Flatly understated
Ranking Swedish Open Border Lunatic Johan Norberg likes Thomas Friedman’s “The World Is Flat” (I’m saddened by the way Creationist-type thinking is spreading), but with some reservations:
Granted, sometimes he is a bit too shallow, you get exhausted by reading about all his “friends” in important places and with his way of substituting slogans and alliteration for deep thought
Friedman? Shallow? Shocking. I freely admit to not having read Friedman’s book, but based on the columns he churns out, I’d say this still seems like a reasonable take.
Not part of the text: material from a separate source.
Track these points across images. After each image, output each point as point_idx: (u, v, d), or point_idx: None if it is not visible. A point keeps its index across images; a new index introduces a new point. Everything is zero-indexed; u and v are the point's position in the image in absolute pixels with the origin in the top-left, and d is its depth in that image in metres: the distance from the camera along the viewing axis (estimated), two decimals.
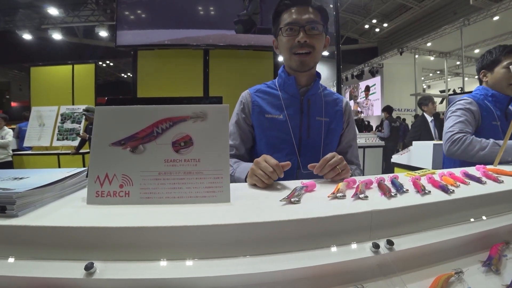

Update: Some loser insists that the world is round and that history is driven by more factors than just technological advances, like religion and nationalism. What a fogey. But, he makes…sense:
There is no systematic connection between globalization and the free market. It is no more essentially friendly to liberal capitalism than to central planning or East Asian dirigisme. Driven by technological changes that occur in many regimes, the process of globalization is more powerful than any of them. This is a truth that Friedman—as an avowed technological determinist—should accept readily enough. If he does not, it is because it shows how baseless are the utopian hopes he attaches to a process that abounds in conflicts and contradictions. Globalization makes the world smaller. It may also make it—or sections of it—richer. It does not make it more peaceful, or more liberal. Least of all does it make it flat.